**TASK INSTRUCTIONS**
1: In the LinuxKit blog post, which project is LinuxKit a component of?
2: Carry the LinuxKit blog post forward from the point where it stops.

**READING PASSAGE**
§ §

MobyDocker

This blog post is an introduction to LinuxKit, a component of the Moby Project to build secure, portable, and lean operating systems based on containers.

Intended audience: cloud developer and architects, any tech desiring to hack with containers, cloud, immutable OS and CI/CD.

By Maxime Cottret, Cloud Consultant.

LinuxKit: a Dockerfile for building VM ?

Introduction

Most cloud user may one day have to create a VM image dedicated to a specific application (i.e. a virtual appliance).

What are the alternatives to do this:

  • the manual way: boot a VM, configure it, save a snapshot. This is obviously not the most efficient method (even if you can improve it by using Ansible ou Puppet for provisionning) and you are stuck with a specific VM image format.
  • the Packer way: Among all the good stuff from Hashicorp, Packer allows building identical machine images for multiple platforms from a single source configuration and can easily be integrated in CI/CD. Packer actually does not provide a complete abstraction and you may have to explicitely provide configuration for each plateforms you want to support (kickstart for Redhat/Centos, preseed for Ubuntu/Debian, etc). Alternatives are Diskimage-builder, Oz, VeeWEee, etc. Note that all this tools allows to build dedicated VM images from traditionnal linux OS bases (ubuntu, centos, arch, etc)

§ §

**PROVIDED DATA**
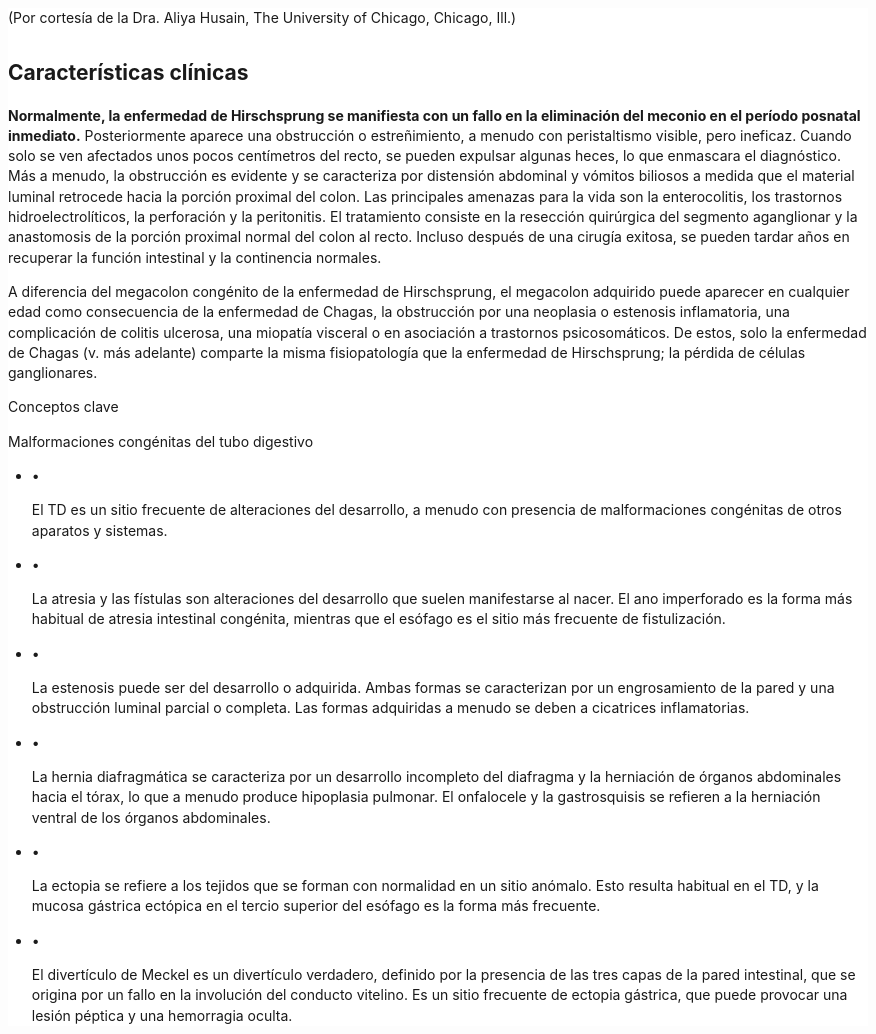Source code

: (Por cortesía de la Dra. Aliya Husain, The University of Chicago, Chicago, Ill.)

## Características clínicas

**Normalmente, la enfermedad de Hirschsprung se manifiesta con un fallo en la eliminación del meconio en el período posnatal inmediato.** Posteriormente aparece una obstrucción o estreñimiento, a menudo con peristaltismo visible, pero ineficaz. Cuando solo se ven afectados unos pocos centímetros del recto, se pueden expulsar algunas heces, lo que enmascara el diagnóstico. Más a menudo, la obstrucción es evidente y se caracteriza por distensión abdominal y vómitos biliosos a medida que el material luminal retrocede hacia la porción proximal del colon. Las principales amenazas para la vida son la enterocolitis, los trastornos hidroelectrolíticos, la perforación y la peritonitis. El tratamiento consiste en la resección quirúrgica del segmento aganglionar y la anastomosis de la porción proximal normal del colon al recto. Incluso después de una cirugía exitosa, se pueden tardar años en recuperar la función intestinal y la continencia normales.

A diferencia del megacolon congénito de la enfermedad de Hirschsprung, el megacolon adquirido puede aparecer en cualquier edad como consecuencia de la enfermedad de Chagas, la obstrucción por una neoplasia o estenosis inflamatoria, una complicación de colitis ulcerosa, una miopatía visceral o en asociación a trastornos psicosomáticos. De estos, solo la enfermedad de Chagas (v. más adelante) comparte la misma fisiopatología que la enfermedad de Hirschsprung; la pérdida de células ganglionares.

 Conceptos clave

Malformaciones congénitas del tubo digestivo

-   •
    
    El TD es un sitio frecuente de alteraciones del desarrollo, a menudo con presencia de malformaciones congénitas de otros aparatos y sistemas.
    
-   •
    
    La atresia y las fístulas son alteraciones del desarrollo que suelen manifestarse al nacer. El ano imperforado es la forma más habitual de atresia intestinal congénita, mientras que el esófago es el sitio más frecuente de fistulización.
    
-   •
    
    La estenosis puede ser del desarrollo o adquirida. Ambas formas se caracterizan por un engrosamiento de la pared y una obstrucción luminal parcial o completa. Las formas adquiridas a menudo se deben a cicatrices inflamatorias.
    
-   •
    
    La hernia diafragmática se caracteriza por un desarrollo incompleto del diafragma y la herniación de órganos abdominales hacia el tórax, lo que a menudo produce hipoplasia pulmonar. El onfalocele y la gastrosquisis se refieren a la herniación ventral de los órganos abdominales.
    
-   •
    
    La ectopia se refiere a los tejidos que se forman con normalidad en un sitio anómalo. Esto resulta habitual en el TD, y la mucosa gástrica ectópica en el tercio superior del esófago es la forma más frecuente.
    
-   •
    
    El divertículo de Meckel es un divertículo verdadero, definido por la presencia de las tres capas de la pared intestinal, que se origina por un fallo en la involución del conducto vitelino. Es un sitio frecuente de ectopia gástrica, que puede provocar una lesión péptica y una hemorragia oculta.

§ §

**ANSWER SET**
1: The Moby Project.

2:
Coping with the difficulty to easily provision the Docker Plateform on different systems like MacOS, Windows, AWS, GCE, etc, Docker decided to create its own dedicated VM image builder with the help of containers and unikernels, LinuxKit:

  • Build images from scratch to the bare minimum needed, leading to very small image with a minimal attach surface.
  • Everything in the image runs in containers, from init to services
  • Stateless and immutable images, but persistent storage can be attached
  • Simple single yaml file configuration.

Follow the Moto “build, ship, run”, Docker tries to bring the ease of use of a Dockerfile and docker image build to the VM world.

To illustrate this blog post, we need to choose a specific application to install and configure in our virtual appliance image … I find LDAP to be a good candidate so let’s try it !!

 

Installation

Linuxkit provides releases on its Github repository but can also be installed directly as a Go package or using Homebrew on MacOS X.

Check LinuxKit Github Repo and choose the method that suit you the best.

You also need to install Docker and a local hypervisor (qemu, vbox, etc) for testing.

Building our LDAP appliance

First, let see how a LinuxKit image is designed.

Linuxkit images are built on a minimal kernel and init system whose only purpose is to run the containerD daemon. Any further processes or services are run as containers.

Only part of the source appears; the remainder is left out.